When My Heart Joins the Thousand(21)



Once I start, I don’t know what will happen. I don’t know how it’s supposed to happen.

When I speak, my voice trembles a little, despite my effort to hold it steady: “I’ve never done this before, so you’ll have to let me know if I do anything wrong.”

His eyes snap open. “What?”

I realize at once that I’ve made a mistake. I bite my tongue.

“What did you just say?” he asks.

“Nothing.” I start to pull down his zipper, but he catches my wrist. I flinch.

He releases me, but immediately he sits up, looking at me directly. “You’re a virgin?”

“That’s irrelevant.”

“Please. Just tell me.”

I don’t know what will happen if I tell him the truth, but I can’t lie. I’ve never been a good liar. So I don’t say anything.

He covers his face with his hands. “Oh my God,” he whispers.

I wait for a few seconds, but he doesn’t say anything else. My chest is tight and uncomfortable. “Do you want to keep going,” I ask.

He lowers his hands slowly. “I’m sorry. I can’t do this. I thought—I mean, in the park, when you asked me if I wanted to . . . I thought you must have done it before.”

My chest isn’t tight anymore—it’s empty. Numb.

I’m almost relieved. This is a world I know and recognize, a world where the doors of human contact are closed to me. The reason doesn’t matter. The point is, it’s over. I turn away.

He says my name, but I don’t look at him. I pick up my bra and slip it back on.

He stands and reaches out to me. “Wait. What are you—?”

I step away. “It’s all right. I’ll go.”

I pick up my shirt. My whole body suddenly feels stiff, and it hurts to move, but I put the shirt on anyway. My head is buzzing oddly. I need to get out of the room. I need to go home, crawl into the bathtub, and wrap myself in blankets.

He says my name again, louder, but his voice is muffled, as if I’m hearing it through several feet of water.

I walk toward the door. He blocks my path. His unzipped pants start to slip down his thin hips, and he hastily zips them back up. “Listen to me! Please. If I’d had any idea this was your first time—”

“I don’t see why it matters.”

“Of course it matters! What sort of person do you think I am? Did you really think I’d just—” He stops, face flushed. “Maybe I should have told you.”

“Told me what.”

His jaw tightens. The flush in his face grows brighter. “I’ve never done this, either.”

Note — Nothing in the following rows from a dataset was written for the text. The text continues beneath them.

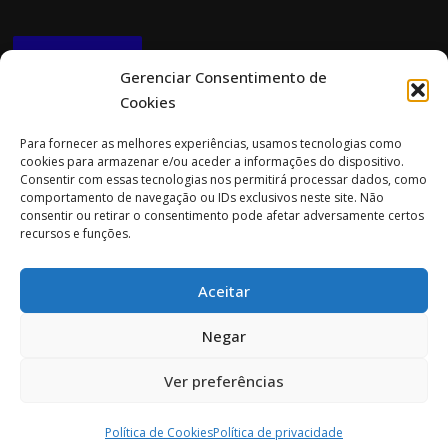
NEWSLETTER
Gerenciar Consentimento de
Cookies
CONTACTOS
Para fornecer as melhores experiências, usamos tecnologias como
cookies para armazenar e/ou aceder a informações do dispositivo.
Morada:
Consentir com essas tecnologias nos permitirá processar dados, como
Rua Cidade do Porto 151
comportamento de navegação ou IDs exclusivos neste site. Não
4705-085 Braga
consentir ou retirar o consentimento pode afetar adversamente certos
recursos e funções.
Tel:
253 696 061 (chamada para a rede fixa nacional)
Tlm:
919 782 600 (chamada para a rede móvel nacional)
Aceitar
Email:
geral@prospecta.pt
Negar
Ver preferências
Copyright © 2026 Prospecta. Todos os direitos reservados.
Política de Cookies
Política de privacidade
Screenr parallax theme
por FameThemes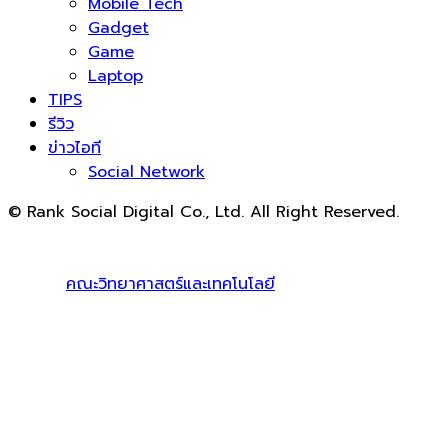
Mobile Tech
Gadget
Game
Laptop
TIPS
รีวิว
ข่าวไอที
Social Network
© Rank Social Digital Co., Ltd. All Right Reserved.
ดูแลและให้คำปรึกษาบริการ
รับทำ SEO
โดย Rank Social
Digital Co., Ltd. ทีมงานมืออาชีพ รับทำ SEO สายขาวเห็นผล
100% |
คณะวิทยาศาสตร์และเทคโนโลยี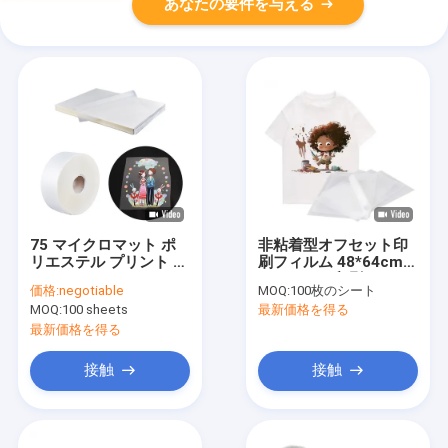
あなたの要件を与える
75 マイクロマット ポ
非粘着型オフセット印
リエステル プリント フ
刷フィルム 48*64cm
ィルム 48*64cm オフ
スクリーン印刷フィル
価格:
negotiable
MOQ:
100枚のシート
セット プリント フィル
ム 熱耐性
MOQ:
100 sheets
最新価格を得る
ム 衣料品
最新価格を得る
接触
接触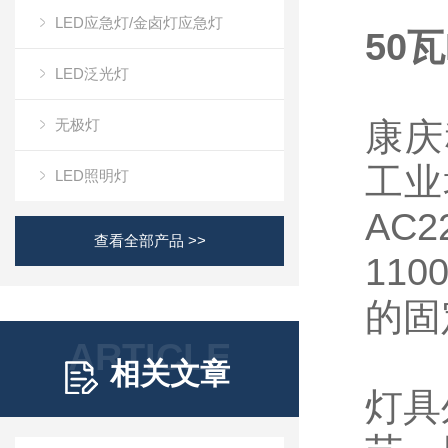
LED应急灯/金卤灯应急灯
50
LED泛光灯
无极灯
康庆
工业
LED照明灯
AC
查看全部产品 >>
11
的固
ARTICLE
相关文章
灯具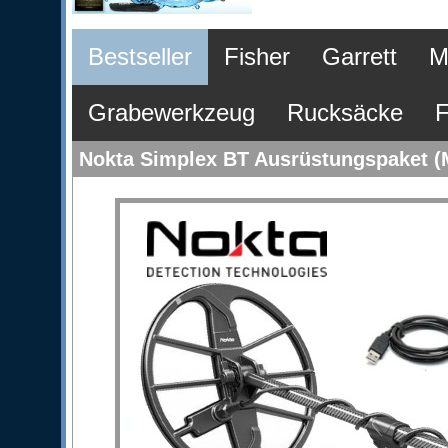
Bestseller
Fisher
Garrett
M
Grabewerkzeug
Rucksäcke
F
Nokta Simplex BT Ausrüstungspaket (M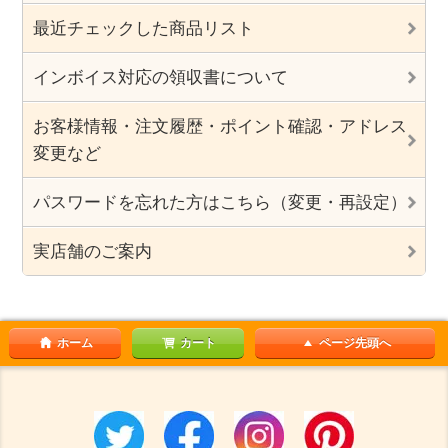
最近チェックした商品リスト
インボイス対応の領収書について
お客様情報・注文履歴・ポイント確認・アドレス
変更など
パスワードを忘れた方はこちら（変更・再設定）
実店舗のご案内
ホーム
カート
ページ先頭へ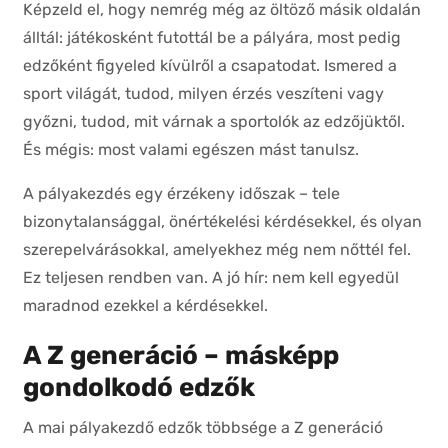
Képzeld el, hogy nemrég még az öltöző másik oldalán
álltál: játékosként futottál be a pályára, most pedig
edzőként figyeled kívülről a csapatodat. Ismered a
sport világát, tudod, milyen érzés veszíteni vagy
győzni, tudod, mit várnak a sportolók az edzőjüktől.
És mégis: most valami egészen mást tanulsz.
A pályakezdés egy érzékeny időszak – tele
bizonytalansággal, önértékelési kérdésekkel, és olyan
szerepelvárásokkal, amelyekhez még nem nőttél fel.
Ez teljesen rendben van. A jó hír: nem kell egyedül
maradnod ezekkel a kérdésekkel.
A Z generáció – másképp
gondolkodó edzők
A mai pályakezdő edzők többsége a Z generáció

I stare. Somehow it never occurred to me that he might be as inexperienced as I am. He’s older than me, for one thing. And while he might be an introvert, he’s definitely not autistic; his speech comes too easily, too fluidly. Suddenly I don’t know what to think or how to react. I never even paused to contemplate what this experience might mean for him. Or rather, I believed that he’d simply take advantage of the opportunity, assuming he didn’t find me too unattractive.

“You’re a virgin,” I say, though that’s already been made clear.

He looks away. “I know. It’s ridiculous.”

I study his expression, trying to glean something from it. “Why.”

“Why have I never had sex, or—?”

“No. Why do you think it’s ridiculous. You’re only nineteen.”

He sighs. “Well, you know how it is. Guys aren’t supposed to be virgins. We’re supposed to lose it like two minutes after we hit puberty, and if we don’t, there’s something wrong with us.”

“That’s absurd,” I say. “There’s obviously nothing wrong with you. You’re normal.”

He laughs. It’s a strange sound—empty and monotone. “Normal, huh?” His voice is low, like he’s talking to himself.

“Yes. Aren’t you.”

He ignores the question and starts to place his hand on my arm. I flinch, and he withdraws. I cross my arms over my chest and study the pattern in the carpet. For a moment, neither of us moves.

“Sit with me,” he says. “Please?”

I tug one braid. “Be careful. About touching, I mean.”

“I will.”

We sit side by side on the edge of the bed. My hands are clasped tightly in my lap, the skin around my nails whitened from the pressure. I don’t know where to go from here. The plan has gone completely awry, and I never came up with an alternative strategy, aside from just leaving and going home. This is uncharted territory.

“Will you do me a favor?” he asks quietly.

I swallow, trying to moisten my dry mouth. “What.”

“This will sound weird, but just look at me for a minute. Tell me what you see.”

I look.

His hair is a bit mussed, and his shirt collar is crooked, but aside from that, he looks the same as ever. We’re very close; close enough that I can see the little ripple patterns in his irises, like the veins in marble.

Eye contact is too intimate—it feels like we have our hands in each other’s guts, feeling around where it’s tender and bloody—but I force myself to hold his gaze.

“I see you,” I say. “I see Stanley Finkel.”